Nötige Nachrüstungen bei Änderungen am Dach

Auch bei einer Änderung von mehr als zehn Prozent eines Bauteils ist die jeweils geltende EnEV zu beachten. Wer also mehr als zehn Prozent des Dachs verändert, muss dies seit 1. Mai 2014 so tun, dass das Bauteil der EnEV 2014 entsprechen. Das gilt auch dann, wenn Teile der Gebäudehülle durch ein Naturereignis wie einen Sturm beschädigt werden. Dann muss man sich aber möglicherweise mit der Versicherung darüber auseinandersetzen, wer für die Mehrkosten der Sanierung nach EnEV aufkommt.

Bei den Flachdächern wurde bei den Bauteilen noch explizit die Erneuerung der Abdichtung aufgenommen. Bei einer (groß)flächigen Sanierung der Abdichtung muss das Flachdach entsprechend der EnEV auf einen U-Wert von höchstens 0,20 W/(m²·K) ertüchtigt werden.

Dach-Bauteile, die nach dem 31. Dezember 1983 und unter Einhaltung der jeweils geltenden EnEV errichtet wurden, unterliegen bei einer Sanierung aber mit der neuen EnEV nicht mehr den Anforderungen im Bauteilverfahren.

Eine Änderung des Bauteils besteht nach derzeitiger Auslegung der EnEV auch nur dann, wenn die Dachhaut geöffnet wird. Tauscht man also bei einem Ziegeldach nur die Ziegel, muss man die EnEV nicht einhalten. Allerdings sollte man diese Gelegenheit auf jeden Fall nutzen, das Dach auch energetisch zu optimieren.

Aufbau und Materialen für die Dämmung des Dachs

Von zentraler Bedeutung ist beim Dach die Luft- und Winddichtheit der Dämmung. „Eine Fuge von einem Millimeter Breite und einem Meter Länge kann den Dämmwert einer Fläche nahezu halbieren“, so die Angaben von Zukunft Altbau, einem Beratungsangebot des Umweltministeriums Baden-Württemberg. Risse und Lücken müssen auch deshalb vermieden werden, weil durch sie Feuchtigkeit in das Bauteil eindringen kann. Das macht nicht nur die Dämmung weitgehend unwirksam, es kann sogar im schlimmsten Fall das Holz des Dachstuhls faulen lassen.

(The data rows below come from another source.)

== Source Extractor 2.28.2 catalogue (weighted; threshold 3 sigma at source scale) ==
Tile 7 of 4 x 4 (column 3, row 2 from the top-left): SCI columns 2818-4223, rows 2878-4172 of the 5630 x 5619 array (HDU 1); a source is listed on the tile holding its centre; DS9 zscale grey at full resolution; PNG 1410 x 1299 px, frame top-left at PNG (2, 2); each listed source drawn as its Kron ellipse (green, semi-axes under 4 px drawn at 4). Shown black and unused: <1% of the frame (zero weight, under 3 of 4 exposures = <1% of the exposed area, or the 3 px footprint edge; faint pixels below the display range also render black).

Wenn das Dach ohnehin angefasst wird, sollten Sie außerdem daran denken, den Dachüberstand zu vergrößern, wenn Sie später die Fassade dämmen möchten. Es schafft ausreichend Platz für die Dämmung der Wand. Erfolgt diese Vergrößerung des Dachüberstands später, ist das teuer.

Als Materialien für die Dämmung des Dachs von innen können Mineralfasern, Polystyrol, Polyurethan, aber auch Materialien aus nachwachsenden Rohstoffen wie Holzweichfasern, Zelluloseflocken oder Hanf zum Einsatz kommen.

Ist ohnehin geplant das Dach neu zu decken, kommt die Aufsparrendämmung infrage. Dabei bringt der Handwerker die Dämmschicht außen auf dem Dach unter den Ziegeln an. Auf die Sparren kommt eine Holzschalung, dann die Schalungsbahn und die Dämmschicht.